“ O mal do século é a solidão, cada um de nós imerso em sua
própria arrogância esperando por um pouco de afeição”. Renato Russo
Ele era belo.
Determinado, tal como criança ansiosa, buscava o que queria
sem muitos cálculos, sem muito pudor. Era o dono, o comandante.
Ele era belo. E sua
beleza e juventude, seu ar de sabe-tudo, seu poder de persuasão, sua mão forte
e voluntariosa em busca do que desejava escondia suas angústias.

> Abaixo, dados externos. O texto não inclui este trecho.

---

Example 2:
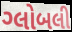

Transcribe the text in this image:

ગ્લોબલી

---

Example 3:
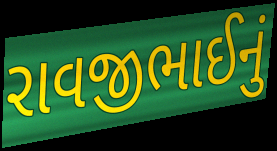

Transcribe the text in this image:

રાવજીભાઈનું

Ele era belo, carismático e sozinho.
Solidão que escondia no fundo dos olhos, lá onde
desaprendemos a olhar, lá onde ele entedia que estava seguro seu segredo, lá onde
ele sabia que ninguém ia observar.
Ele era belo. E o mundo acreditou que a vida lhe seria leve
e doce, mas ele não queria o sol, nem a chuva, nem o branco nem o preto. Não
queria passos predeterminados. Preferia o arco-íris. Quis traçar o seu caminho, pensou que era
forte, como a mão que usava para agarrar o que julgava seu.
Mas o caminho pelo ou para o arco-íris, esse caminho da contramão,
é ferro, é fogo, é escuridão. É dor
perene que precisa ser curada diariamente. É uma luta árdua, que nos traz as flores e
seus perfumes, mas que não nos poupa os espinhos.
Ele era belo. E sua beleza foi cântico e balada, foi poeira,
foi bola de sabão... passou colorindo e encantando, mas deixando cada vez mais
deserto seu coração.
Ah, o coração. Quantas vezes ignoramos seus apelos?
O tempo, escultor incansável do que somos, deixou nele
cicatrizes profundas. E o fundo de seus olhos guardava cada vez mais segredos,
e sua cabeça cada vez mais tempestades e seu corpo cada vez mais dor.
Estava no arco-íris. Determinado como era, não desistiria de
ali viver, mas com tanto peso guardado... com tantos espinhos encravados... não,
ele não era tão forte quanto pensara.
O poeta estava errado, o mundo pesa muito mais que as mãos
de uma criança. E por vezes somos a criança que precisa de colo, que quer
dividir o peso, que só precisa chorar.
Ele agora decidira seduzir sua própria solidão. Ia casar-se
com ela, dançar pela eternidade.
Ele era belo e determinado.
Um Chandon, uma foto, uma comemoração.
Naquela noite
livrar-se-ia de todo peso. Era a noite das núpcias. Um casamento sem
convidados, sem música, banhado apenas pelo vermelho. O derradeiro ato das
fortes mãos e o mais determinado de todos eles.
Seria a mais bela das dores, a da liberdade.
Voara em céu e terra rubros.
Ele era belo. E agora em seus olhos não havia mais
nada.
O dia amanhecera vazio, quente de sufocar.